Enablers of digital commerce
There have been two sticking points for banks. First there is a perception problem; banks don’t want to be seen to play fast and loose with their customers’ credentials. In Europe, PSD2 will bury this issue by enabling users to vote with their feet. The decision to use an identity-based commerce service would be taken by the customer, not the bank. As long as the delivering AISPs and PISPs obtain the customers’ permission – and can connect to the bank’s APIs – their services will be free to associate the user’s bank details without the bank’s prior agreement.
This begs an important question. What would the end-user prefer: that this service is delivered directly by their bank, or by a third party using their bank’s credentials?
The second sticking point goes back to ‘that rule’. Banks can enable ubiquity and deliver security, but what about convenience? This hasn’t exactly been their strong point to date.
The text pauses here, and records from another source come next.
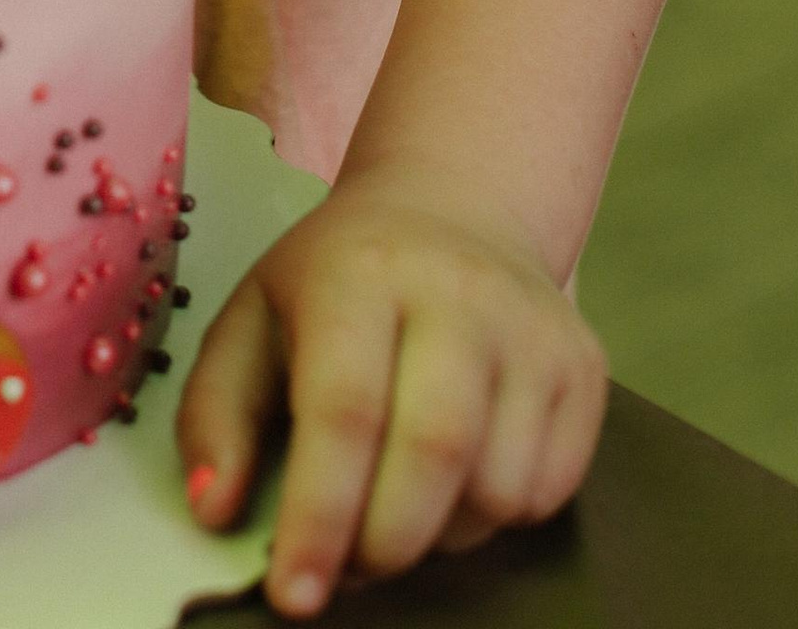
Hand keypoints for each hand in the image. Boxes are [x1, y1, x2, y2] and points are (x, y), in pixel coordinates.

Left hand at [176, 166, 606, 607]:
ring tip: (399, 505)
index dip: (319, 517)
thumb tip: (214, 512)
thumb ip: (216, 415)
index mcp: (360, 270)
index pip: (345, 410)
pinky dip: (496, 518)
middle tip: (348, 570)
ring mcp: (532, 325)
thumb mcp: (252, 319)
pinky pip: (549, 490)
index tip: (294, 595)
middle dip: (383, 543)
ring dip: (439, 536)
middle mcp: (458, 288)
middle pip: (434, 453)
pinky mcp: (583, 363)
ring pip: (498, 488)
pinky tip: (457, 479)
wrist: (452, 208)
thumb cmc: (335, 281)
Partnerships hold the (cryptographic) key here. Banks don’t need to develop these services; they can instead white label them from certified, specialist service providers, and market them as powerful products to attract new customers.
Single-click bank-grade identity verification is already available to banks as a managed service, using technology platforms developed for open banking. Once integrated, the possible use-cases for bank services proliferate: hotels won’t need to take card details when guests check-in. E-commerce sites can combine customer login and payment processes and streamline both. Refundable deposits will become a thing of the past. Authentication hacks can be thwarted, and payment card data-leaks consigned to history. Regulatory compliance will be easier to achieve – service providers will no longer need to maintain databases of card details or customer data because your digital ID can be verified instantly, from anywhere, and at a fraction of the conventional cost.
Digital ID services enable banks to turn the tables on disintermediation. Best of all? They can do it by continuing to be in the digital age what they have successfully been for centuries: the guardians of identity and enablers of commerce.
[1] Virtual currencies are, for example, now in scope of the EU’s 5th Anti Money Laundering Directive (AML5).